## [Selected excerpt]
-=-=-
Andrew Kelley from Solid Quality Learning did this one, which was good.
I was worried it would be about maintenance plans, but it wasn't.
Instead it was on good real life maintenance for your server and how to
handle it. He did start out talking at the Maintenance Plans abstract
you away from what's happening and can be limiting, so be sure you do
understand what's going on, don't just blindly assume the plan wizard
knows best.
Hardware
Since the maintenance can stress SQL, it's a good idea to look at
hardware. First, memory. It's better to have too much than too little.
Most SQL Servers are supposed to be memory bound, and memory is an easy
and cheap way to boost performance.
For CPUs, more is better and multi-cores are definitely recommended. As
your data size grows and load grows, even in maintenance, having more
CPUs or cores helps. One caveat, it's recommended to turn off
hyperthreading unless you really test. Since it's one core/CPU, you
could end up with threads performing different activities, and slow
things down. I still haven't see great metrics on this, but the
consensus seems to be leave this off. So if you have an older CPU, be
sure that's the case.
-=-=-
## [Task]
From the write-up on SQL Server maintenance, copy word for word the passage that starts with the words containing "Instead it was" and ends with "than too little.".

Pose and size estimates:
-=-=-
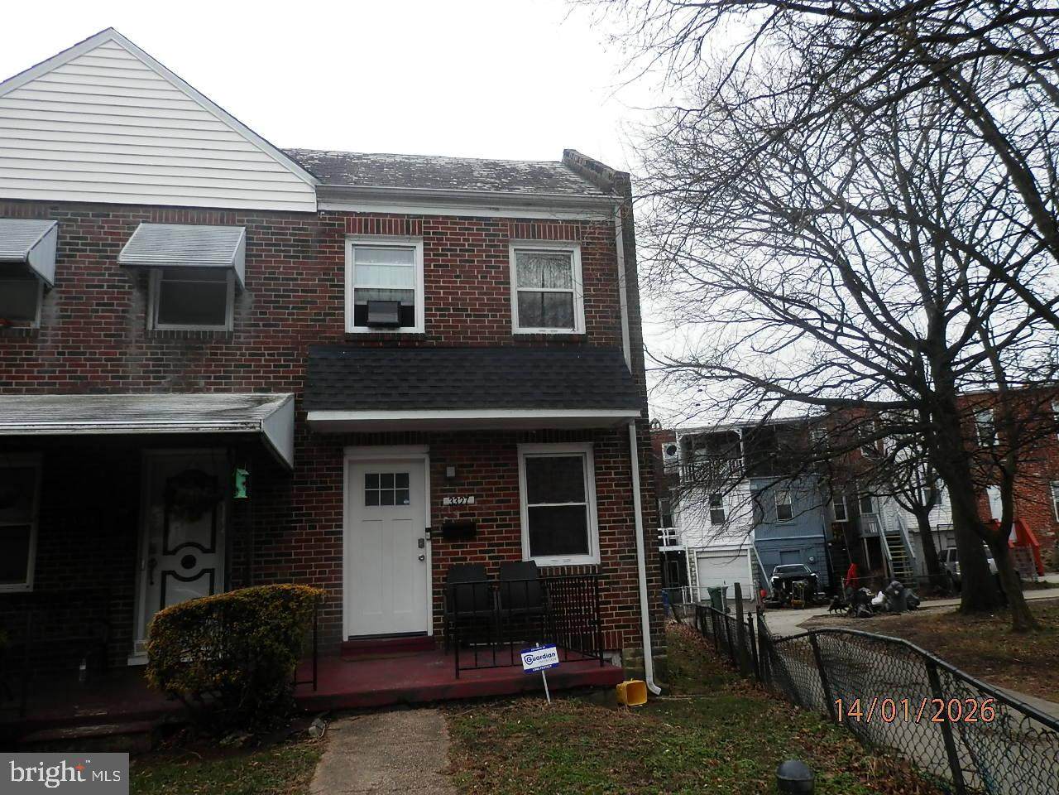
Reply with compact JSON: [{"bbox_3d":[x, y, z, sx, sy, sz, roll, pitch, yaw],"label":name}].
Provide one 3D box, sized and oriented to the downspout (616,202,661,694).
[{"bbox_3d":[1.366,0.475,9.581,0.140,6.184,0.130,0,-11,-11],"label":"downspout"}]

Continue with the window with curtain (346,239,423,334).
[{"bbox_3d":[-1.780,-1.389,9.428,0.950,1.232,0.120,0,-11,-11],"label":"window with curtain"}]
-=-=-
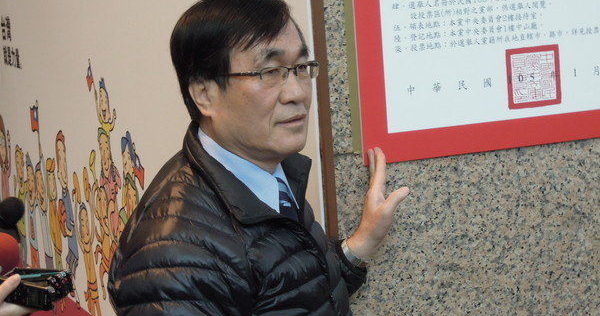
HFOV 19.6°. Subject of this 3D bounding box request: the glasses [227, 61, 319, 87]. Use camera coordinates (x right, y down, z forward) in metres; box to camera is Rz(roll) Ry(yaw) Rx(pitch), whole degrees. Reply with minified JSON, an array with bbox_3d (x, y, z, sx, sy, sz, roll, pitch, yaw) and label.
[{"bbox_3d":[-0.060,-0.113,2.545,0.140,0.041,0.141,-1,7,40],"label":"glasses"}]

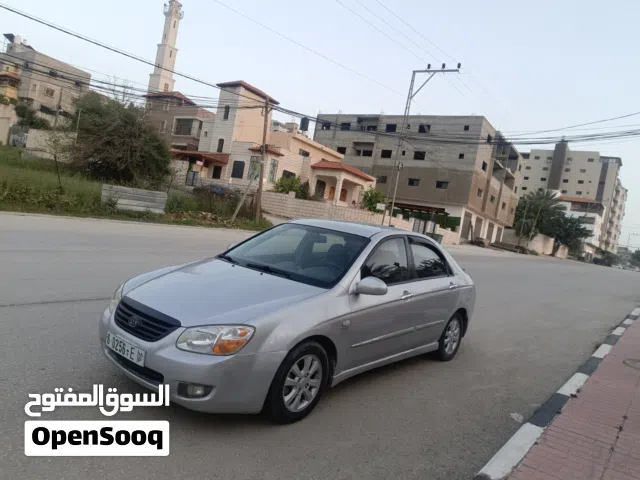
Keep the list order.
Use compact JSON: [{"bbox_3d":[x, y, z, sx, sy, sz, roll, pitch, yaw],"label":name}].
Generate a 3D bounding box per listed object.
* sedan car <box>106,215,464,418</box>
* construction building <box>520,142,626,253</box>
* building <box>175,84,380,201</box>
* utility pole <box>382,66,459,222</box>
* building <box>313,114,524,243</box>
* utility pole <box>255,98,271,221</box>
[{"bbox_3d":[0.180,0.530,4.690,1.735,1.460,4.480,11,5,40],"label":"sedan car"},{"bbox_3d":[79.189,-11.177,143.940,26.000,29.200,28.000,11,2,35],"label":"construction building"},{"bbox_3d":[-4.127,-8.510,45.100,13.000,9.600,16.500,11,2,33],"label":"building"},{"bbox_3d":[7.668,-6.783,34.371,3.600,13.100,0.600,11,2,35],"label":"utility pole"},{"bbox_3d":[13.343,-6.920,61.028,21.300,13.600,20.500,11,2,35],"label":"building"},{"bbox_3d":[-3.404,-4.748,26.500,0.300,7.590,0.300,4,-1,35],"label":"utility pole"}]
-=-=-
## [Output for this task]
Instead it was on good real life maintenance for your server and how to
handle it. He did start out talking at the Maintenance Plans abstract
you away from what's happening and can be limiting, so be sure you do
understand what's going on, don't just blindly assume the plan wizard
knows best.
Hardware
Since the maintenance can stress SQL, it's a good idea to look at
hardware. First, memory. It's better to have too much than too little.